__Work task__
Identify every line in the records that contains the string "True" and copy each of those lines.

__Records provided__
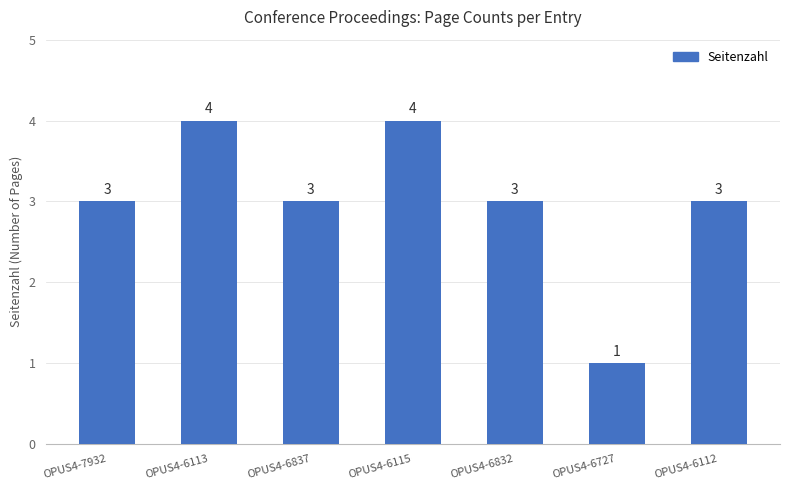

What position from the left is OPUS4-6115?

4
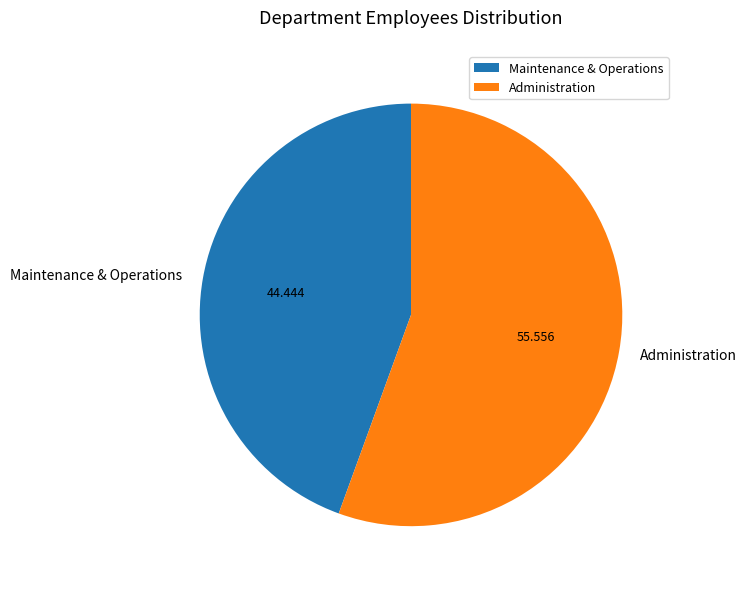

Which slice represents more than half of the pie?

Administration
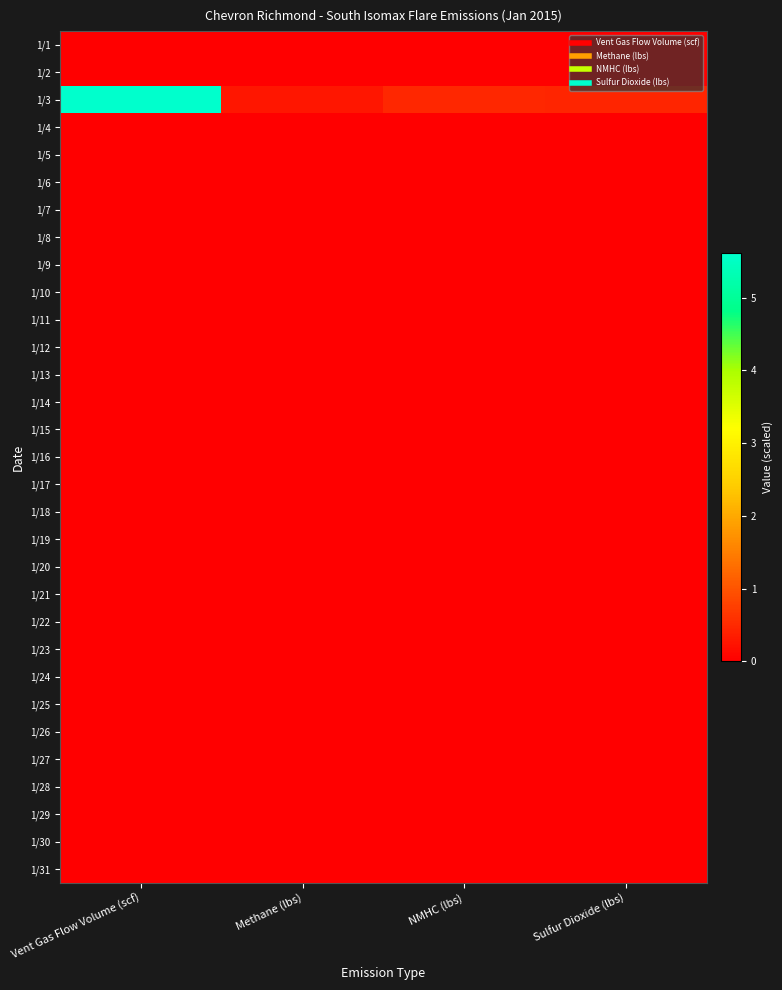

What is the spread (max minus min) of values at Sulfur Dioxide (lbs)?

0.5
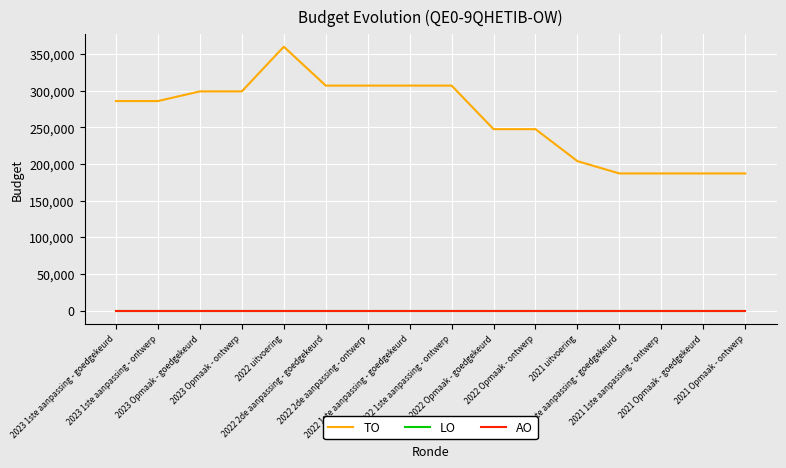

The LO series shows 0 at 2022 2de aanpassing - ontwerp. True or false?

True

...

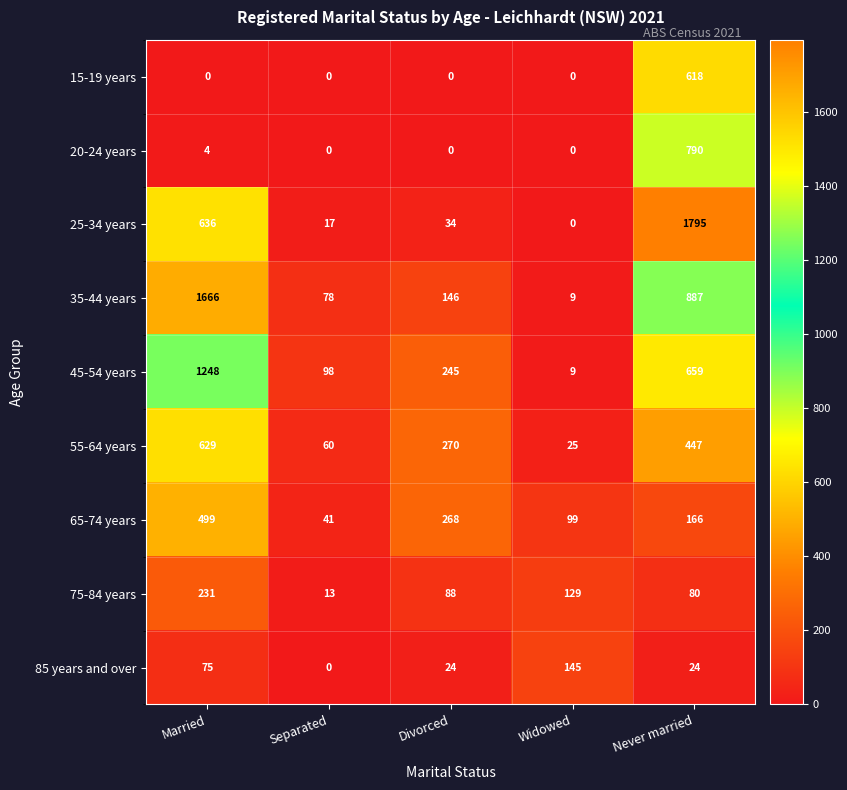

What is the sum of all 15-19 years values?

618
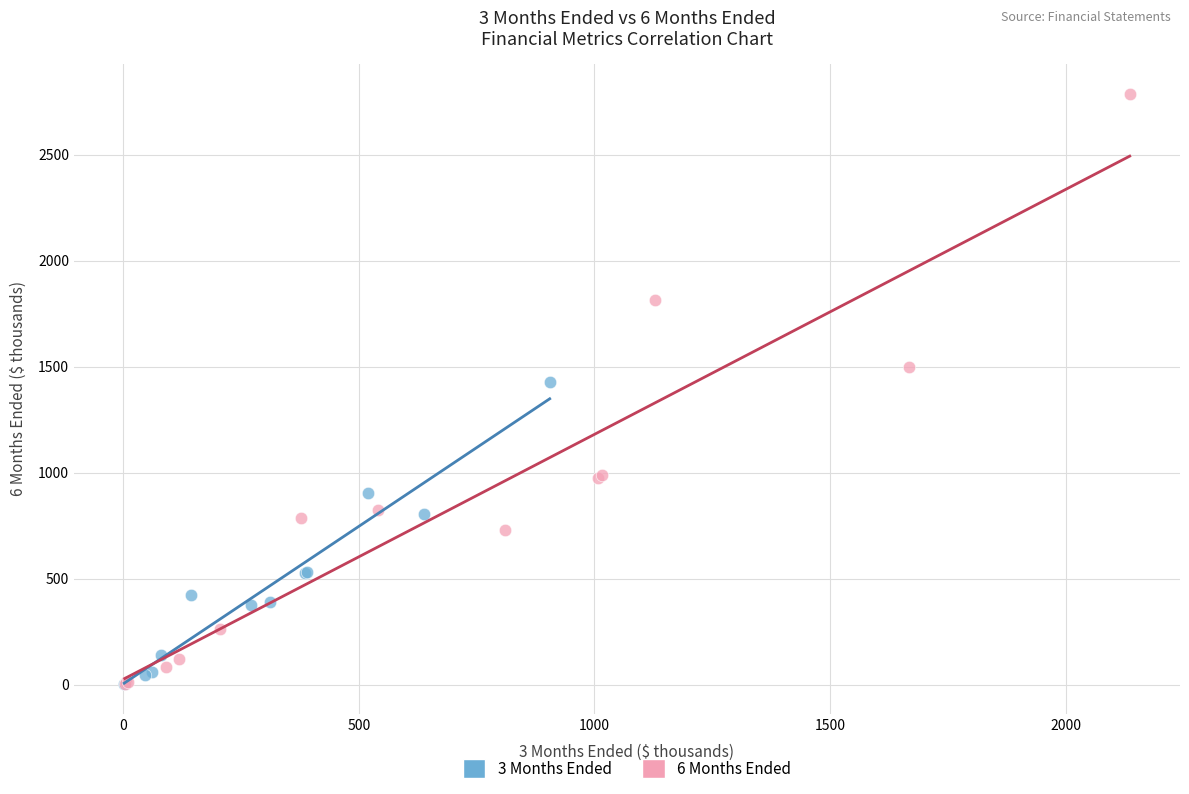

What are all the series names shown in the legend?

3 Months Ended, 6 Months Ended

__Result__
The LO series shows 0 at 2022 2de aanpassing - ontwerp. True or false?
True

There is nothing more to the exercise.